PROMPT
Render every text line of the records below as a numbered list, omitting blank lines. Leave the pictures out of the list.

----------------

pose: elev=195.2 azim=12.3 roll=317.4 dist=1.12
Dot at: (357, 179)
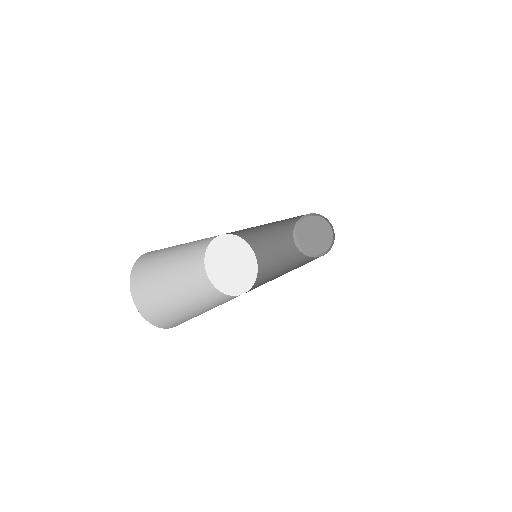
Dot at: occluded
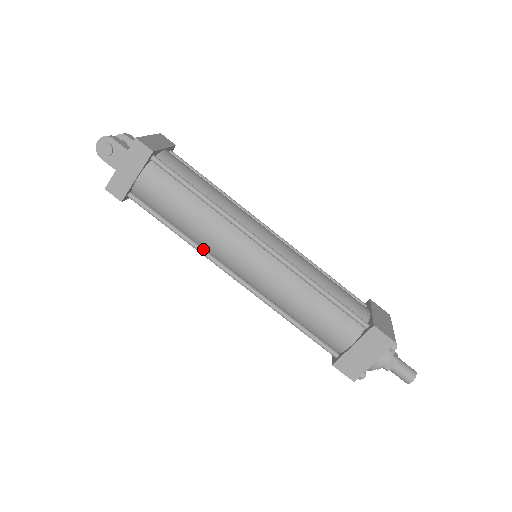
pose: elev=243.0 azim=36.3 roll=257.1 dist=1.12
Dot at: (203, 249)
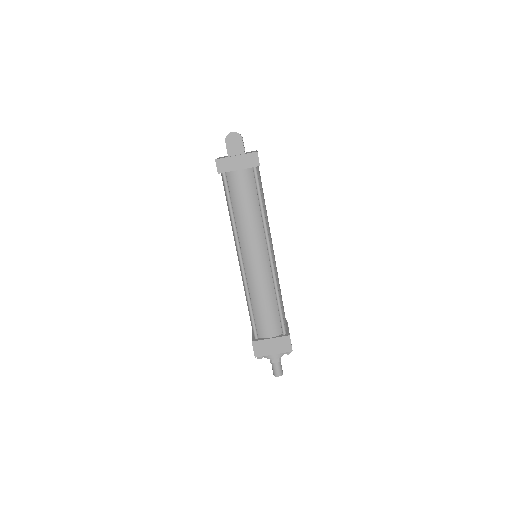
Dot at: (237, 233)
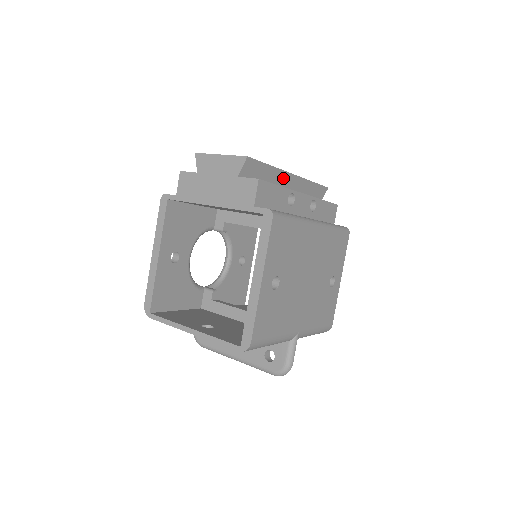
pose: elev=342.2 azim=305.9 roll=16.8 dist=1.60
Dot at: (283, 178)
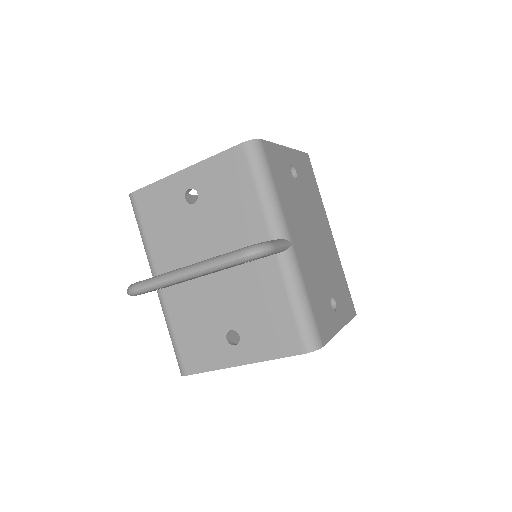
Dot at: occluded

----------------

EXERCISE RESULT
1. pose: elev=195.2 azim=12.3 roll=317.4 dist=1.12
2. Dot at: (357, 179)
3. Dot at: occluded
4. pose: elev=243.0 azim=36.3 roll=257.1 dist=1.12
5. Dot at: (203, 249)
6. Dot at: (237, 233)
7. pose: elev=342.2 azim=305.9 roll=16.8 dist=1.60
8. Dot at: (283, 178)
9. Dot at: occluded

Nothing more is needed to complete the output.